--- TASK REQUIREMENTS ---
Copy out, unchanged, every line of the data from the one containing "scientific name: Poaceae" down to the one containing "family: Phyllanthaceae", both of those lines included.
########
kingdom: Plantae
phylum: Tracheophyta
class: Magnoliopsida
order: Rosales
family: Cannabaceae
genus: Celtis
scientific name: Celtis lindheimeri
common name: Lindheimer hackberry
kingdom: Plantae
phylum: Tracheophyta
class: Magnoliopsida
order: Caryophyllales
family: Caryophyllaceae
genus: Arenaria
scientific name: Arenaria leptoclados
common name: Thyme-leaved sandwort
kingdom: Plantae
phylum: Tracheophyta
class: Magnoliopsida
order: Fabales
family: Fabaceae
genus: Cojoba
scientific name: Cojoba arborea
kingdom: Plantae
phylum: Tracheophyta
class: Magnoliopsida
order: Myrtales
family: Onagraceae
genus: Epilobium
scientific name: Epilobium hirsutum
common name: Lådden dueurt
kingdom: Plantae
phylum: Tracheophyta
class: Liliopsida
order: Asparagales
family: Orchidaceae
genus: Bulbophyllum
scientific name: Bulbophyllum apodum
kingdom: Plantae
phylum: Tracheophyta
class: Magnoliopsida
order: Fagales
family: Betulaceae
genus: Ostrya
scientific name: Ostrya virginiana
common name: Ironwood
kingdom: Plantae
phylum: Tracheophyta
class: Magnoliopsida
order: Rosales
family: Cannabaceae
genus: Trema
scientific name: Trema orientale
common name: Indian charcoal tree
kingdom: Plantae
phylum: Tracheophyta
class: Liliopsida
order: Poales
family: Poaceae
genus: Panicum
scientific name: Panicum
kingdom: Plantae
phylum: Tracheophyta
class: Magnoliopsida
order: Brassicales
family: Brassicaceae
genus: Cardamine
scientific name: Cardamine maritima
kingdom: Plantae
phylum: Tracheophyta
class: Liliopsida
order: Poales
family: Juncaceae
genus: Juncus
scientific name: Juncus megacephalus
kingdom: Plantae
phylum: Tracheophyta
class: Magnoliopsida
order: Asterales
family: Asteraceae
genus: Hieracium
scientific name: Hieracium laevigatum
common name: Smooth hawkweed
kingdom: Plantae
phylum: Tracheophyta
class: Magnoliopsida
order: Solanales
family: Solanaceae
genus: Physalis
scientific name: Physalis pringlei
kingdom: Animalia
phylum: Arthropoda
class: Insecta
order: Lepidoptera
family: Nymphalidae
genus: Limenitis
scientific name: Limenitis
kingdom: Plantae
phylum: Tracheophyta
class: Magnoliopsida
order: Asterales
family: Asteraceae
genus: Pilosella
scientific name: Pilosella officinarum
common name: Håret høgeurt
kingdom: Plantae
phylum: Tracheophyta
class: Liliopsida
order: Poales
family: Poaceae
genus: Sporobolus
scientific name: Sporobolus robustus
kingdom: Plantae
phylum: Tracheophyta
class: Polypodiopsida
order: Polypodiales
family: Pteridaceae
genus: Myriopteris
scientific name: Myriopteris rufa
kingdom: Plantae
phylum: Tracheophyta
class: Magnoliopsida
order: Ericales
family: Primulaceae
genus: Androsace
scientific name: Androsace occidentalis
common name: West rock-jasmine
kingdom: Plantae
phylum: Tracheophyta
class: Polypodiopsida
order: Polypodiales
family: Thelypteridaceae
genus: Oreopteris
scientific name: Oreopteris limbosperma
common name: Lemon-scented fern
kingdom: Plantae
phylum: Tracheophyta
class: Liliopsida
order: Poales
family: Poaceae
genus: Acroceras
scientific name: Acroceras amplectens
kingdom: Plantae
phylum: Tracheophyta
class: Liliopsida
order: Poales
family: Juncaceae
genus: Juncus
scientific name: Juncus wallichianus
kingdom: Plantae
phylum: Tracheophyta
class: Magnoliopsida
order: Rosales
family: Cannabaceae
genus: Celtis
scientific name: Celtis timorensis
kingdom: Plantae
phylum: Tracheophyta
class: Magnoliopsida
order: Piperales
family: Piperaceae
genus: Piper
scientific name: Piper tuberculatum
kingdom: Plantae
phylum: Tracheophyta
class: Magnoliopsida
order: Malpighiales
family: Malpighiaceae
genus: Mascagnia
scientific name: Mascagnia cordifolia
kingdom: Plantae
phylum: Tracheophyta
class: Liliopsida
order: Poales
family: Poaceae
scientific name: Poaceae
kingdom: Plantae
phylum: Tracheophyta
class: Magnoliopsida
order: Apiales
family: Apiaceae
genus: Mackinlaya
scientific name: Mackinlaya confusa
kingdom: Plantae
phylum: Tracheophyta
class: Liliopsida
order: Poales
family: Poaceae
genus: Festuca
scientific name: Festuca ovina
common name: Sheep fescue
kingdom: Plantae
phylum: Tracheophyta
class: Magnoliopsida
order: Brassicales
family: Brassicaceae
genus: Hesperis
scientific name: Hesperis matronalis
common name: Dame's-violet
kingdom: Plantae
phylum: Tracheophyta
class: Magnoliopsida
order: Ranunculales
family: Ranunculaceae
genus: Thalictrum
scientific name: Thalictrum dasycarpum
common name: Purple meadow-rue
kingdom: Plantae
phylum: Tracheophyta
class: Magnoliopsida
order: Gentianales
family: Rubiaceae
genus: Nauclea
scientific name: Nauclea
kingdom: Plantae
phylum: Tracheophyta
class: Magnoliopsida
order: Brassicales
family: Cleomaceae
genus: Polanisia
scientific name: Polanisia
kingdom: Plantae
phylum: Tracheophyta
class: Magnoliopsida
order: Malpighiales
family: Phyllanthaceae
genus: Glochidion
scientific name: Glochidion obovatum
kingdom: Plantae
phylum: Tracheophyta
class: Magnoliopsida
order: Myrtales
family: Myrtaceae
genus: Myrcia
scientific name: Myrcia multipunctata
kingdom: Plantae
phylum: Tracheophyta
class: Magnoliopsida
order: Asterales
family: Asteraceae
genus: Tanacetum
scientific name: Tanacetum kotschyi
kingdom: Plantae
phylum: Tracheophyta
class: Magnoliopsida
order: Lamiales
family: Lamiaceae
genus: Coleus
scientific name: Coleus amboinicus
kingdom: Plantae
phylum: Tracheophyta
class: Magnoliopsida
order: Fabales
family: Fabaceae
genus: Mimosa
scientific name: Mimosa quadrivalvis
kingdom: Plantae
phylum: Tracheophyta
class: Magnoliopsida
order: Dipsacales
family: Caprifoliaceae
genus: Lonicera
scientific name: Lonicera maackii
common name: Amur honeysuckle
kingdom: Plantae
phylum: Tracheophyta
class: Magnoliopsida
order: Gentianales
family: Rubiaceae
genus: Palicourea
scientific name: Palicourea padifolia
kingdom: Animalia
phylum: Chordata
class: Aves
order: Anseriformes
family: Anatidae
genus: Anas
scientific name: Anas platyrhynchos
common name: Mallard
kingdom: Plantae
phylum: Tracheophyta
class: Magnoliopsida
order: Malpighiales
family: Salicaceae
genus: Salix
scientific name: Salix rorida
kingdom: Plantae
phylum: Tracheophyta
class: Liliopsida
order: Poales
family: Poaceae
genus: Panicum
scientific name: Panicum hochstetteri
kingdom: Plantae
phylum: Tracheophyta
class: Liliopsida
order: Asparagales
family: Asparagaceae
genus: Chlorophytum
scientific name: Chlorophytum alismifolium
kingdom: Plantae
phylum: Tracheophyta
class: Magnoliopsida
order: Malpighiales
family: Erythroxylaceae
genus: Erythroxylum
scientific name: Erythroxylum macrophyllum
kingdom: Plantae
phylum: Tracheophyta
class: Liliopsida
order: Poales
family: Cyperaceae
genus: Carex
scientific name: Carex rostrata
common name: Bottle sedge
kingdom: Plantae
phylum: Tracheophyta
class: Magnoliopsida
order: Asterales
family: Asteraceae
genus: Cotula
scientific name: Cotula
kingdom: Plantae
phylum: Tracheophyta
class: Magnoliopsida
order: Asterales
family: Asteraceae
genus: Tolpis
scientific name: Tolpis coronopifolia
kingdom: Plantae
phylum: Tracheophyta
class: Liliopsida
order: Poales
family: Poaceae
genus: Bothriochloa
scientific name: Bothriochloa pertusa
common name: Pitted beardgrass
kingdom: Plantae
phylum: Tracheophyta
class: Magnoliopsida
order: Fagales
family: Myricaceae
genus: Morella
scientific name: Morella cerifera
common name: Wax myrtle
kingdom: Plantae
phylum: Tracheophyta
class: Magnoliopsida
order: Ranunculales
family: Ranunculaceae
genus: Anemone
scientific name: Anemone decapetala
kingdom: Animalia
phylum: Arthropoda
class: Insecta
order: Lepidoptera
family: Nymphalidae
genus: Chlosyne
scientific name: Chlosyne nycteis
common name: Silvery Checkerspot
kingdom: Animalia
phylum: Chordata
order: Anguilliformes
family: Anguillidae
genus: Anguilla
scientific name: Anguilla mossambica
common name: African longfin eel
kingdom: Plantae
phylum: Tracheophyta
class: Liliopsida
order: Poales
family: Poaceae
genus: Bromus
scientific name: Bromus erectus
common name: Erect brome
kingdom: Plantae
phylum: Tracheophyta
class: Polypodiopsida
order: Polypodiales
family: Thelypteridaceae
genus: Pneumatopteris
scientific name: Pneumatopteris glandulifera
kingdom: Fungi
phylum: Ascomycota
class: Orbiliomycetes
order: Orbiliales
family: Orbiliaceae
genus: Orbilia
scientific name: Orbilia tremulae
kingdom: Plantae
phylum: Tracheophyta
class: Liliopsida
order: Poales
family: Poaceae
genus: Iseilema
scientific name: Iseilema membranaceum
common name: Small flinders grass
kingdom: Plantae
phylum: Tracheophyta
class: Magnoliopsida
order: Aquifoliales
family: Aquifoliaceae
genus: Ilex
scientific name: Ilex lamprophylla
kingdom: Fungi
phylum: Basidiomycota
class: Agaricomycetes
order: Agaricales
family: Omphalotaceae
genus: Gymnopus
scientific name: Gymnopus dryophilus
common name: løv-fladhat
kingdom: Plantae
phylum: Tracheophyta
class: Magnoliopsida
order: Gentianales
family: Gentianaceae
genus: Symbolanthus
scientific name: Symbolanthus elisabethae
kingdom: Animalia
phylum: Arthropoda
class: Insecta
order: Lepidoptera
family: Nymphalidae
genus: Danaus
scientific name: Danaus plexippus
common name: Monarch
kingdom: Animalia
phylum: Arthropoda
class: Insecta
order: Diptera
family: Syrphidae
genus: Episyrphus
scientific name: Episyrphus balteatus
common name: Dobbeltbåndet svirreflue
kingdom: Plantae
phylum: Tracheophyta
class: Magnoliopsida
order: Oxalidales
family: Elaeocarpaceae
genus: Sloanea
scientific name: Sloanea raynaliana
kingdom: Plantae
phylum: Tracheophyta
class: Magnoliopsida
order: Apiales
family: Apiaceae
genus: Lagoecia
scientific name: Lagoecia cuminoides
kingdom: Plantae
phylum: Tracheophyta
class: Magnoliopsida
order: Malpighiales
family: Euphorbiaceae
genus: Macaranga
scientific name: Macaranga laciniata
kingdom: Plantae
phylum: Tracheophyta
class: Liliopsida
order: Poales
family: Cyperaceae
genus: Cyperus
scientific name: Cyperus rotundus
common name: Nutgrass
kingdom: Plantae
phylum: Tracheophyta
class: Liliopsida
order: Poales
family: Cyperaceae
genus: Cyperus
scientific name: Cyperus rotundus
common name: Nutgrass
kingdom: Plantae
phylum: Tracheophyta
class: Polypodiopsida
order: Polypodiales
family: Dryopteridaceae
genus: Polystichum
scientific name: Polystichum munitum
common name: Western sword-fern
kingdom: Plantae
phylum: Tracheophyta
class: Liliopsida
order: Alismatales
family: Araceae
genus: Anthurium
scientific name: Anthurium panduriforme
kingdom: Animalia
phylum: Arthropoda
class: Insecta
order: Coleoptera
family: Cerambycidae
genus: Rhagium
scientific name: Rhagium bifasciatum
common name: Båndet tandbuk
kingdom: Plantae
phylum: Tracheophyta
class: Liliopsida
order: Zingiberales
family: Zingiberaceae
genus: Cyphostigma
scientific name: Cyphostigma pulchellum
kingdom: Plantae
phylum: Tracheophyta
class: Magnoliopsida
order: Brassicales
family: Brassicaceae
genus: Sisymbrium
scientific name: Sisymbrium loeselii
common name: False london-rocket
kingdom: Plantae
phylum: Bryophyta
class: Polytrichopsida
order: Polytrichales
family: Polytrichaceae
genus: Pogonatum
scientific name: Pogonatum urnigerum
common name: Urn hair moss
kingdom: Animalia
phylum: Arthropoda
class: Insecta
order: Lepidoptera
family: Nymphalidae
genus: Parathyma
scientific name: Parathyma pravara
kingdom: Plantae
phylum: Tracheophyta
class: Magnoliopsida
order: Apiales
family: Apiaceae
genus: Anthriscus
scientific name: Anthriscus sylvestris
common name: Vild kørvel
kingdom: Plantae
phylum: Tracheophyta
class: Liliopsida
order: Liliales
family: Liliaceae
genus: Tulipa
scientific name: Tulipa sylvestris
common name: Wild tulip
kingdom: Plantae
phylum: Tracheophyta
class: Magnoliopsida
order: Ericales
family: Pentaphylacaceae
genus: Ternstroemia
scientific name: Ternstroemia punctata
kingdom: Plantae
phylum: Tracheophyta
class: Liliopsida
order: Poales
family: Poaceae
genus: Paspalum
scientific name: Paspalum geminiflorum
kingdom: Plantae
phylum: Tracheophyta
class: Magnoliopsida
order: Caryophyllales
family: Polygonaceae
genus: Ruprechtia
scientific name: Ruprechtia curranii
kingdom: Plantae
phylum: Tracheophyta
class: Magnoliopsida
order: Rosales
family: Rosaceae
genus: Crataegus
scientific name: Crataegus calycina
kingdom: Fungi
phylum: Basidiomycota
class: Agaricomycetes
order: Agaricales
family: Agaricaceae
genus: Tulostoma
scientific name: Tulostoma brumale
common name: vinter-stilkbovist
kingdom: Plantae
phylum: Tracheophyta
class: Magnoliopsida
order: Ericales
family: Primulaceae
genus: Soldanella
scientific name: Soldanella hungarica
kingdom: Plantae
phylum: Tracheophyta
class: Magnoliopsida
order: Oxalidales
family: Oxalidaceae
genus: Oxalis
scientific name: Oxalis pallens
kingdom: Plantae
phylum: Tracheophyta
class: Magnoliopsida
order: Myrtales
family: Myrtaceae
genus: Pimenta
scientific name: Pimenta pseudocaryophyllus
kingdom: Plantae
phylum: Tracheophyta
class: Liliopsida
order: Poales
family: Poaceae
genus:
########
--- RESPONSE BELOW ---
scientific name: Poaceae
kingdom: Plantae
phylum: Tracheophyta
class: Magnoliopsida
order: Apiales
family: Apiaceae
genus: Mackinlaya
scientific name: Mackinlaya confusa
kingdom: Plantae
phylum: Tracheophyta
class: Liliopsida
order: Poales
family: Poaceae
genus: Festuca
scientific name: Festuca ovina
common name: Sheep fescue
kingdom: Plantae
phylum: Tracheophyta
class: Magnoliopsida
order: Brassicales
family: Brassicaceae
genus: Hesperis
scientific name: Hesperis matronalis
common name: Dame's-violet
kingdom: Plantae
phylum: Tracheophyta
class: Magnoliopsida
order: Ranunculales
family: Ranunculaceae
genus: Thalictrum
scientific name: Thalictrum dasycarpum
common name: Purple meadow-rue
kingdom: Plantae
phylum: Tracheophyta
class: Magnoliopsida
order: Gentianales
family: Rubiaceae
genus: Nauclea
scientific name: Nauclea
kingdom: Plantae
phylum: Tracheophyta
class: Magnoliopsida
order: Brassicales
family: Cleomaceae
genus: Polanisia
scientific name: Polanisia
kingdom: Plantae
phylum: Tracheophyta
class: Magnoliopsida
order: Malpighiales
family: Phyllanthaceae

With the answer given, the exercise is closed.